▶ Try it
Count the lines below that contain the string "power", treating uppercase and lowercase as different. Give only the number.

Available data Start Marker

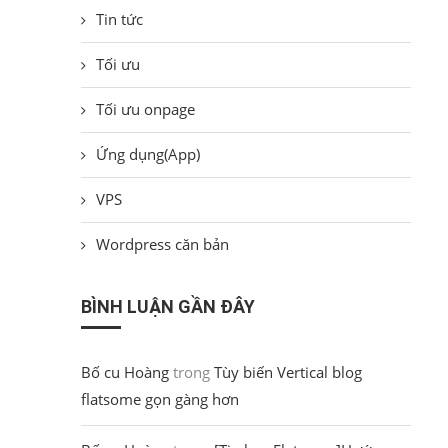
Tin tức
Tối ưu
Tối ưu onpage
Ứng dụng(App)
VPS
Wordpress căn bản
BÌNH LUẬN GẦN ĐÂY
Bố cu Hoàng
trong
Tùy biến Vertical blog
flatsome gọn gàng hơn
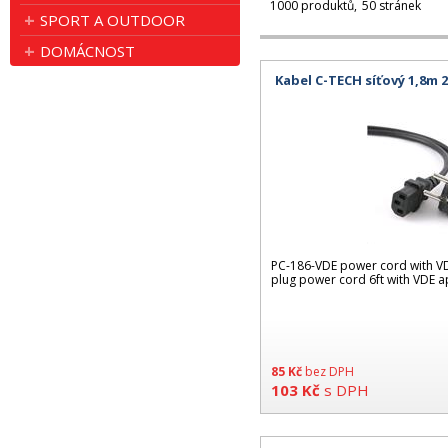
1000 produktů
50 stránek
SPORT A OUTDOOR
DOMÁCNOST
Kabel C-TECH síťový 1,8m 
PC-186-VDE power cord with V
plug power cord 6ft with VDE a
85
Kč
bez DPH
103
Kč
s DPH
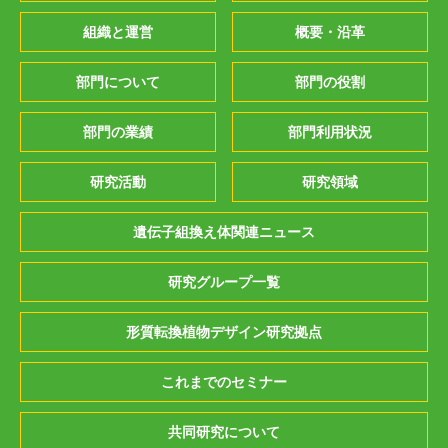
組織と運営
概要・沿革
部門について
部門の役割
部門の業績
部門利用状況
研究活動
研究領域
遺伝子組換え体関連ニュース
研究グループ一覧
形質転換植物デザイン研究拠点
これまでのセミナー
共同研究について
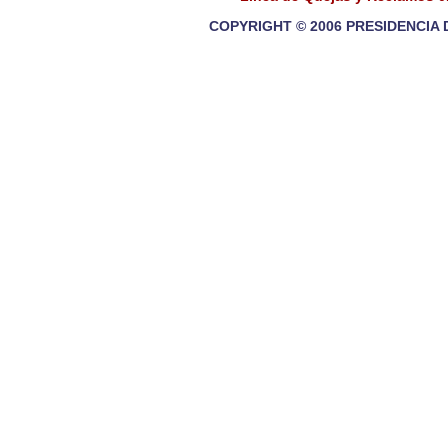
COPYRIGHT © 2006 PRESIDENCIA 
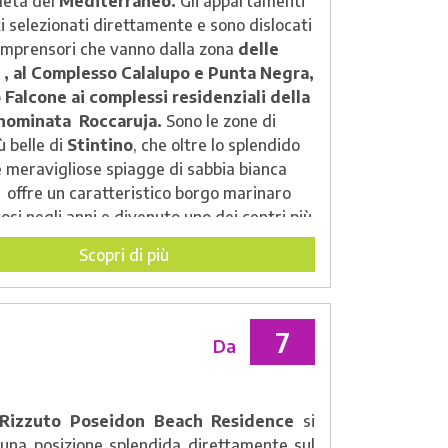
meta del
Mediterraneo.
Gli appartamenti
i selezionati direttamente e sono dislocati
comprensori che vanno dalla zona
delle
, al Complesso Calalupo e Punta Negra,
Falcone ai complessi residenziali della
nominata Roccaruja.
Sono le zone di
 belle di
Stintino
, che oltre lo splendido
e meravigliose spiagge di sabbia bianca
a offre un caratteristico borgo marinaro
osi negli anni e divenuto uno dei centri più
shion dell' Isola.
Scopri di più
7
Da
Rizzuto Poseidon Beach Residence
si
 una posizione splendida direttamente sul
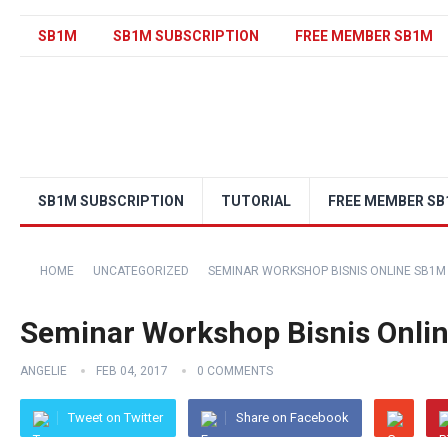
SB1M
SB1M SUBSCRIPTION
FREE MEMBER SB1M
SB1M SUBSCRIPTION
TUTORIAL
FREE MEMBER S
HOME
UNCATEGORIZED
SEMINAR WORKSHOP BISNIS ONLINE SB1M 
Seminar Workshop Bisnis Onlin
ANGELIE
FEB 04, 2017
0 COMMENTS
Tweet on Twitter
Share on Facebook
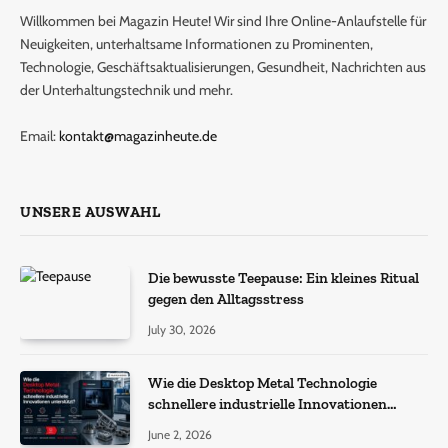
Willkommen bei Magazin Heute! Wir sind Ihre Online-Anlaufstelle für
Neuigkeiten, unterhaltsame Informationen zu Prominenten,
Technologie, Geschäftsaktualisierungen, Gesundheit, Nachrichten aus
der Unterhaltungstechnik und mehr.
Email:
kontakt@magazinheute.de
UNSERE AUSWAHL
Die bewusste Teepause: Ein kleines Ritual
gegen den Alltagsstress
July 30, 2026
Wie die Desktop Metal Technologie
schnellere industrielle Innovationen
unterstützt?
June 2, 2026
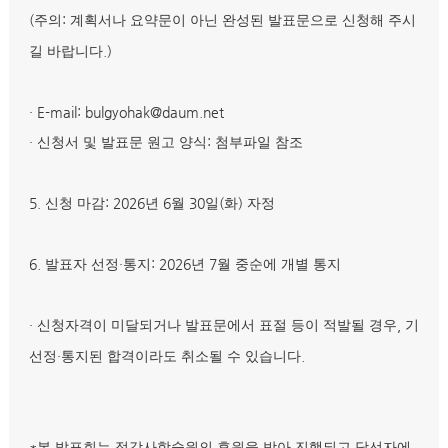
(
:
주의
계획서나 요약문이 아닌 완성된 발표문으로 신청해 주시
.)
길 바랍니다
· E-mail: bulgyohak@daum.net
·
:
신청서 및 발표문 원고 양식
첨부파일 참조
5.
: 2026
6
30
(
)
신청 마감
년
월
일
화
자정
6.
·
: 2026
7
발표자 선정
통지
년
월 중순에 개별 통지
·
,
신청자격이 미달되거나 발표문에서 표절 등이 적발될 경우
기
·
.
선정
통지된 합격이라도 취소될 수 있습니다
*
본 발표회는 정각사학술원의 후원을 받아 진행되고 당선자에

Available data End Marker
Available data Start Marker

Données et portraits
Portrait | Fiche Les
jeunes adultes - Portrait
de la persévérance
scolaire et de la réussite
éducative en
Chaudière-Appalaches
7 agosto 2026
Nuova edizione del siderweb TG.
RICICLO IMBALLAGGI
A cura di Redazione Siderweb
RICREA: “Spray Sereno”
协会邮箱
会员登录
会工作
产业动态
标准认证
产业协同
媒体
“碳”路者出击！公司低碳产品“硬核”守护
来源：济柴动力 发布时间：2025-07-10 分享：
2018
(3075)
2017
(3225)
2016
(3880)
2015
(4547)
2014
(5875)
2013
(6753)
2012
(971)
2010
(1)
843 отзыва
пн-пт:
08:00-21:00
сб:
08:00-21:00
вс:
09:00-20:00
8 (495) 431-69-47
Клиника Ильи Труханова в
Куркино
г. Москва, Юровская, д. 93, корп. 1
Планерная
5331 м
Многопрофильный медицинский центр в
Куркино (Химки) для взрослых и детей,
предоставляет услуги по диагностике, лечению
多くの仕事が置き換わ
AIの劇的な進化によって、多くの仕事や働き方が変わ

Available data End Marker

▶ Answer for this exercise
2